## Supplied data
- Opening Delimiter -

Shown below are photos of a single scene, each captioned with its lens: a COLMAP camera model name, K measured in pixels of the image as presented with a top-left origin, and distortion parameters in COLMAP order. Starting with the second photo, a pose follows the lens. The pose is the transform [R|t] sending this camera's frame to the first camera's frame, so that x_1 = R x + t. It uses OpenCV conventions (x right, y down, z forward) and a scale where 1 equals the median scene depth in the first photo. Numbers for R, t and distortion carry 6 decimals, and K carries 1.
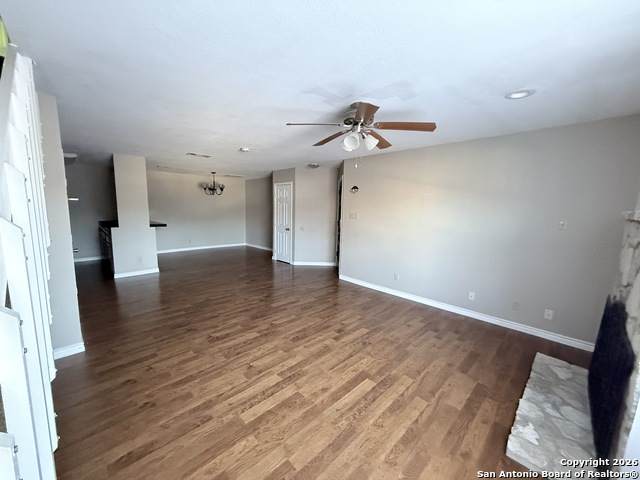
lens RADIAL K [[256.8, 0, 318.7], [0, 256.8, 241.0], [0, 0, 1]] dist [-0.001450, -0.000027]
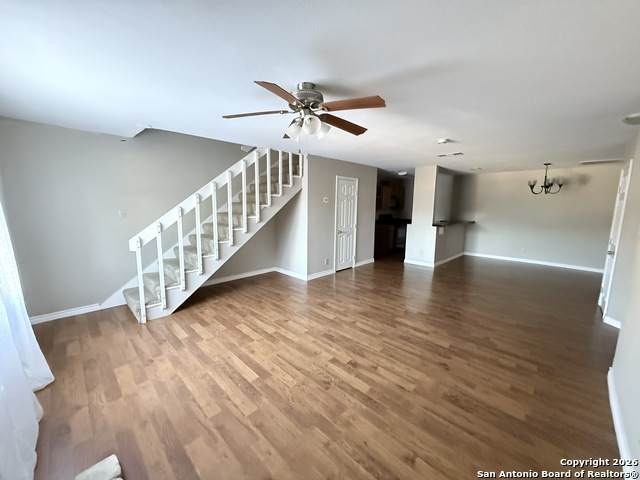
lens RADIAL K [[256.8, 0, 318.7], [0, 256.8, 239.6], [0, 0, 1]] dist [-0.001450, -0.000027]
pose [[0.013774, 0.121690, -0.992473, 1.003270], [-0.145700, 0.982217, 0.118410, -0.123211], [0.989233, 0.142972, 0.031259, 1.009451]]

- Closing Delimiter -

## Assigned task
The required output is every line of the data above, set down exactly and stripped of pictures.

## Finished exercise
Shown below are photos of a single scene, each captioned with its lens: a COLMAP camera model name, K measured in pixels of the image as presented with a top-left origin, and distortion parameters in COLMAP order. Starting with the second photo, a pose follows the lens. The pose is the transform [R|t] sending this camera's frame to the first camera's frame, so that x_1 = R x + t. It uses OpenCV conventions (x right, y down, z forward) and a scale where 1 equals the median scene depth in the first photo. Numbers for R, t and distortion carry 6 decimals, and K carries 1.
lens RADIAL K [[256.8, 0, 318.7], [0, 256.8, 241.0], [0, 0, 1]] dist [-0.001450, -0.000027]
lens RADIAL K [[256.8, 0, 318.7], [0, 256.8, 239.6], [0, 0, 1]] dist [-0.001450, -0.000027]
pose [[0.013774, 0.121690, -0.992473, 1.003270], [-0.145700, 0.982217, 0.118410, -0.123211], [0.989233, 0.142972, 0.031259, 1.009451]]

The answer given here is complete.